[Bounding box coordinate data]
—————

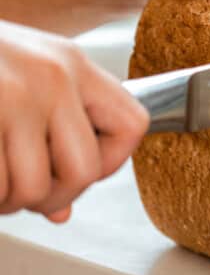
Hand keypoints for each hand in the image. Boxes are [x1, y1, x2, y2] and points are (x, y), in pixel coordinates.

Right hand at [0, 21, 148, 222]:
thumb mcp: (16, 81)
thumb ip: (47, 135)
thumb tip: (61, 210)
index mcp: (71, 63)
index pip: (133, 125)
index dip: (111, 162)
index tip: (74, 170)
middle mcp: (50, 75)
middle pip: (84, 170)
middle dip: (50, 196)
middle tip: (20, 194)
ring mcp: (11, 94)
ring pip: (31, 188)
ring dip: (5, 201)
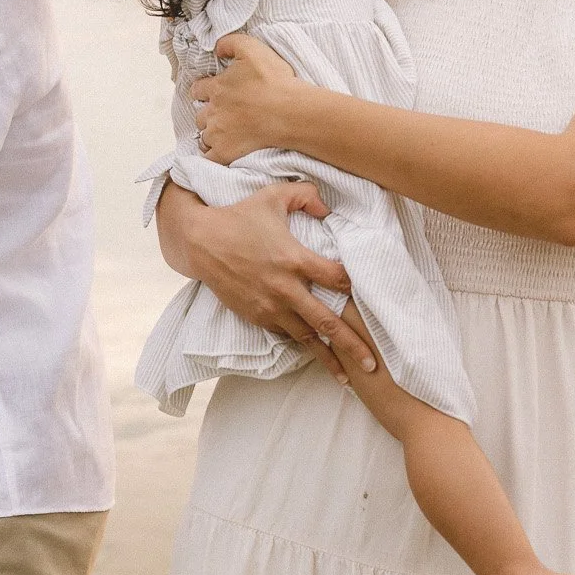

—————

§ WHAT TO PRODUCE:
The reply must contain every entry above, exactly as written, and none of the pictures.

§ RESULT BELOW:
Hand keypoints for each hand in the image. Boxes are [x1, y1, x2, y2] and points are (x, y), in pixel coordinates.

Right hand at [0, 21, 148, 222]:
thumb mcp: (16, 81)
thumb ip: (47, 135)
thumb tip: (61, 210)
index mcp: (71, 63)
index pip: (133, 125)
index dip: (111, 162)
index tip: (74, 170)
middle mcp: (50, 75)
middle pip: (84, 170)
middle dip: (50, 196)
middle tip: (20, 194)
ring mcp: (11, 94)
ring pip: (31, 188)
ring dip: (5, 201)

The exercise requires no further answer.